Di sebuah konferensi pers kemarin pemerintah Bolivia mengumumkan bahwa negara tersebut secara sepihak memutuskan hubungan dengan Israel atas serangan terhadap warga sipil di Gaza, tindakan yang digambarkan oleh pemerintahan Luis Arce sebagai “pelanggaran hak asasi manusia”. Kepresidenan juga mengumumkan pengiriman bantuan kemanusiaan ke wilayah yang dilanda perang tersebut.
Wakil Menteri Luar Negeri Freddy Mamani mengatakan Bolivia mengutuk “serangan militer Israel yang agresif dan tidak proporsional” terhadap warga Palestina, dan menambahkan bahwa perubahan diplomatik didasarkan pada “prinsip menghormati kehidupan”.

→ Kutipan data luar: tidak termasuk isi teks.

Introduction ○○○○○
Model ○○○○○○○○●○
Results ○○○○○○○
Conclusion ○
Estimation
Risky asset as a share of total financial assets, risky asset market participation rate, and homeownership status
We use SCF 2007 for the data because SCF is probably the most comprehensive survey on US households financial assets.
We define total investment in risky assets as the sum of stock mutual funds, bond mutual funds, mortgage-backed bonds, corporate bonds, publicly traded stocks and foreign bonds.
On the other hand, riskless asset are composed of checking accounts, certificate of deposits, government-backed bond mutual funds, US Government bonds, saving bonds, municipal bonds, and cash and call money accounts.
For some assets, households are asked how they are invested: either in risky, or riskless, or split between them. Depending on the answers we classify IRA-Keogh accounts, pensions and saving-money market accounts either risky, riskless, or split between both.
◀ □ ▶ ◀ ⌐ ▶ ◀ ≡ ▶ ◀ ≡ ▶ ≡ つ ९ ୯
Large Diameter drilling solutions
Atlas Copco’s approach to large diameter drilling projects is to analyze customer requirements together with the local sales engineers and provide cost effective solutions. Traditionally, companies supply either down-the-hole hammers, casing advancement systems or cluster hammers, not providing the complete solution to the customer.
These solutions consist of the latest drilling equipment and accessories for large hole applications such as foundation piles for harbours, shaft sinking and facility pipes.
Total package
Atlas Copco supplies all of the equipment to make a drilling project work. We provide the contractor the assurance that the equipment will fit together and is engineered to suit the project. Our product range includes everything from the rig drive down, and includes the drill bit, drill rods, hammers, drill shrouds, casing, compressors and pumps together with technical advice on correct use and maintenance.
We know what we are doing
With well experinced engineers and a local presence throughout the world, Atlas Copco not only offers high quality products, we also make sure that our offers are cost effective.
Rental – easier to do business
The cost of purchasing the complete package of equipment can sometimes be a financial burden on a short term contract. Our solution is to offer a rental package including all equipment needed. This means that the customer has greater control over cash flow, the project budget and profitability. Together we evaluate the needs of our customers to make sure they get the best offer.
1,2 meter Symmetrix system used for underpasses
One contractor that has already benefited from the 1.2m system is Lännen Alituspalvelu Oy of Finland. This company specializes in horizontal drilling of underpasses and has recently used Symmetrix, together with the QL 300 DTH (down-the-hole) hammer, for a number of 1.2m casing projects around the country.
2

Israel menanggapi keputusan tersebut dengan mengatakan Bolivia “menyerah pada terorisme dan rezim Ayatollah di Iran” dan “bersekutu dengan organisasi teroris Hamas.”

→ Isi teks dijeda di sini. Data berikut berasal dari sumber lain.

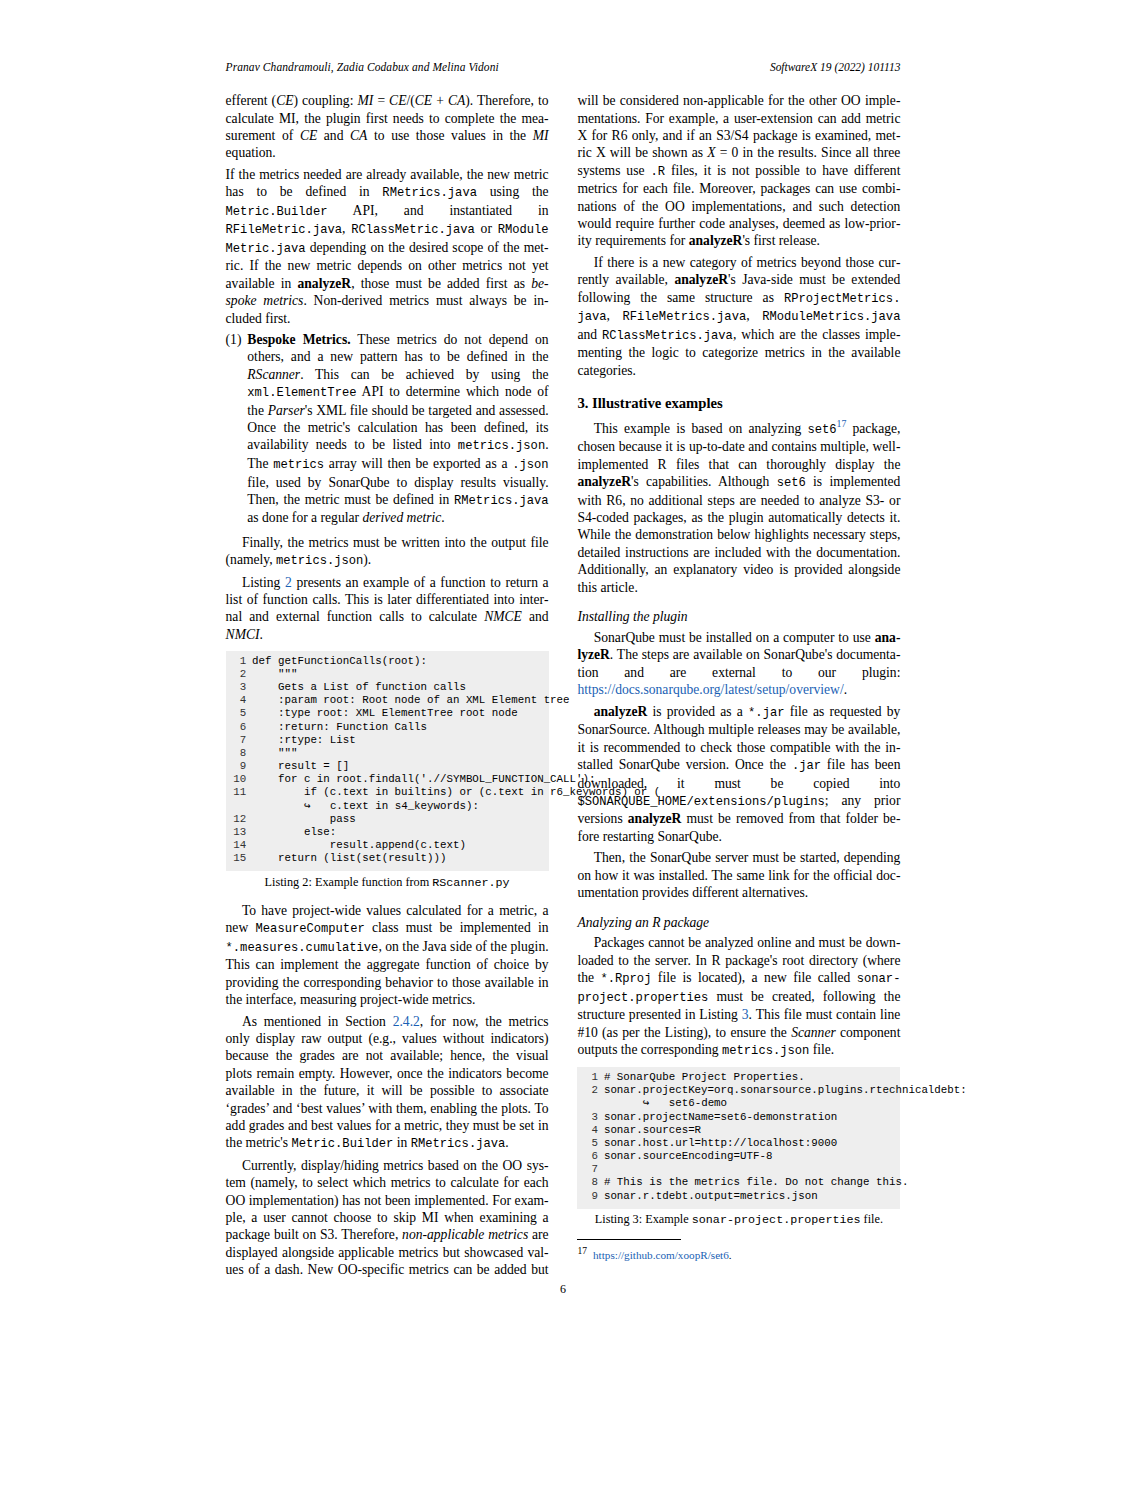Pranav Chandramouli, Zadia Codabux and Melina Vidoni
SoftwareX 19 (2022) 101113
efferent (CE) coupling: MI = CE/(CE + CA). Therefore, to calculate MI, the plugin first needs to complete the measurement of CE and CA to use those values in the MI equation.
If the metrics needed are already available, the new metric has to be defined in RMetrics.java using the Metric.Builder API, and instantiated in RFileMetric.java, RClassMetric.java or RModule Metric.java depending on the desired scope of the metric. If the new metric depends on other metrics not yet available in analyzeR, those must be added first as bespoke metrics. Non-derived metrics must always be included first.
Bespoke Metrics. These metrics do not depend on others, and a new pattern has to be defined in the RScanner. This can be achieved by using the xml.ElementTree API to determine which node of the Parser's XML file should be targeted and assessed. Once the metric's calculation has been defined, its availability needs to be listed into metrics.json. The metrics array will then be exported as a .json file, used by SonarQube to display results visually. Then, the metric must be defined in RMetrics.java as done for a regular derived metric.
Finally, the metrics must be written into the output file (namely, metrics.json).
Listing 2 presents an example of a function to return a list of function calls. This is later differentiated into internal and external function calls to calculate NMCE and NMCI.
1def getFunctionCalls(root):
2    """
3    Gets a List of function calls
4    :param root: Root node of an XML Element tree
5    :type root: XML ElementTree root node
6    :return: Function Calls
7    :rtype: List
8    """
9    result = []
10    for c in root.findall('.//SYMBOL_FUNCTION_CALL'):
11        if (c.text in builtins) or (c.text in r6_keywords) or (
         ↪   c.text in s4_keywords):
12            pass
13        else:
14            result.append(c.text)
15    return (list(set(result)))
Listing 2: Example function from RScanner.py
To have project-wide values calculated for a metric, a new MeasureComputer class must be implemented in *.measures.cumulative, on the Java side of the plugin. This can implement the aggregate function of choice by providing the corresponding behavior to those available in the interface, measuring project-wide metrics.
As mentioned in Section 2.4.2, for now, the metrics only display raw output (e.g., values without indicators) because the grades are not available; hence, the visual plots remain empty. However, once the indicators become available in the future, it will be possible to associate ‘grades’ and ‘best values’ with them, enabling the plots. To add grades and best values for a metric, they must be set in the metric's Metric.Builder in RMetrics.java.
Currently, display/hiding metrics based on the OO system (namely, to select which metrics to calculate for each OO implementation) has not been implemented. For example, a user cannot choose to skip MI when examining a package built on S3. Therefore, non-applicable metrics are displayed alongside applicable metrics but showcased values of a dash. New OO-specific metrics can be added but will be considered non-applicable for the other OO implementations. For example, a user-extension can add metric X for R6 only, and if an S3/S4 package is examined, metric X will be shown as X = 0 in the results. Since all three systems use .R files, it is not possible to have different metrics for each file. Moreover, packages can use combinations of the OO implementations, and such detection would require further code analyses, deemed as low-priority requirements for analyzeR's first release.
If there is a new category of metrics beyond those currently available, analyzeR's Java-side must be extended following the same structure as RProjectMetrics. java, RFileMetrics.java, RModuleMetrics.java and RClassMetrics.java, which are the classes implementing the logic to categorize metrics in the available categories.
3. Illustrative examples
This example is based on analyzing set617 package, chosen because it is up-to-date and contains multiple, well-implemented R files that can thoroughly display the analyzeR's capabilities. Although set6 is implemented with R6, no additional steps are needed to analyze S3- or S4-coded packages, as the plugin automatically detects it. While the demonstration below highlights necessary steps, detailed instructions are included with the documentation. Additionally, an explanatory video is provided alongside this article.
Installing the plugin
SonarQube must be installed on a computer to use analyzeR. The steps are available on SonarQube's documentation and are external to our plugin: https://docs.sonarqube.org/latest/setup/overview/.
analyzeR is provided as a *.jar file as requested by SonarSource. Although multiple releases may be available, it is recommended to check those compatible with the installed SonarQube version. Once the .jar file has been downloaded, it must be copied into $SONARQUBE_HOME/extensions/plugins; any prior versions analyzeR must be removed from that folder before restarting SonarQube.
Then, the SonarQube server must be started, depending on how it was installed. The same link for the official documentation provides different alternatives.
Analyzing an R package
Packages cannot be analyzed online and must be downloaded to the server. In R package's root directory (where the *.Rproj file is located), a new file called sonar-project.properties must be created, following the structure presented in Listing 3. This file must contain line #10 (as per the Listing), to ensure the Scanner component outputs the corresponding metrics.json file.
1# SonarQube Project Properties.
2sonar.projectKey=orq.sonarsource.plugins.rtechnicaldebt:
       ↪   set6-demo
3sonar.projectName=set6-demonstration
4sonar.sources=R
5sonar.host.url=http://localhost:9000
6sonar.sourceEncoding=UTF-8
7
8# This is the metrics file. Do not change this.
9sonar.r.tdebt.output=metrics.json
Listing 3: Example sonar-project.properties file.
17 https://github.com/xoopR/set6.
6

Tiga minggu sejak awal konflik, jumlah korban jiwa warga Palestina dilaporkan Melebihi 8.000, kata para pejabat.
Keputusan Bolivia diambil setelah a pertemuan di La Paz antara Presiden Luis Arce dan duta besar Palestina untuk Bolivia, Mahmoud Elalwani. Tn. Arce menggambarkan tindakan Israel baru-baru ini sebagai “kejahatan perang” dan sekali lagi mendesak Dewan Keamanan PBB untuk “mencegah genosida terhadap rakyat Palestina.”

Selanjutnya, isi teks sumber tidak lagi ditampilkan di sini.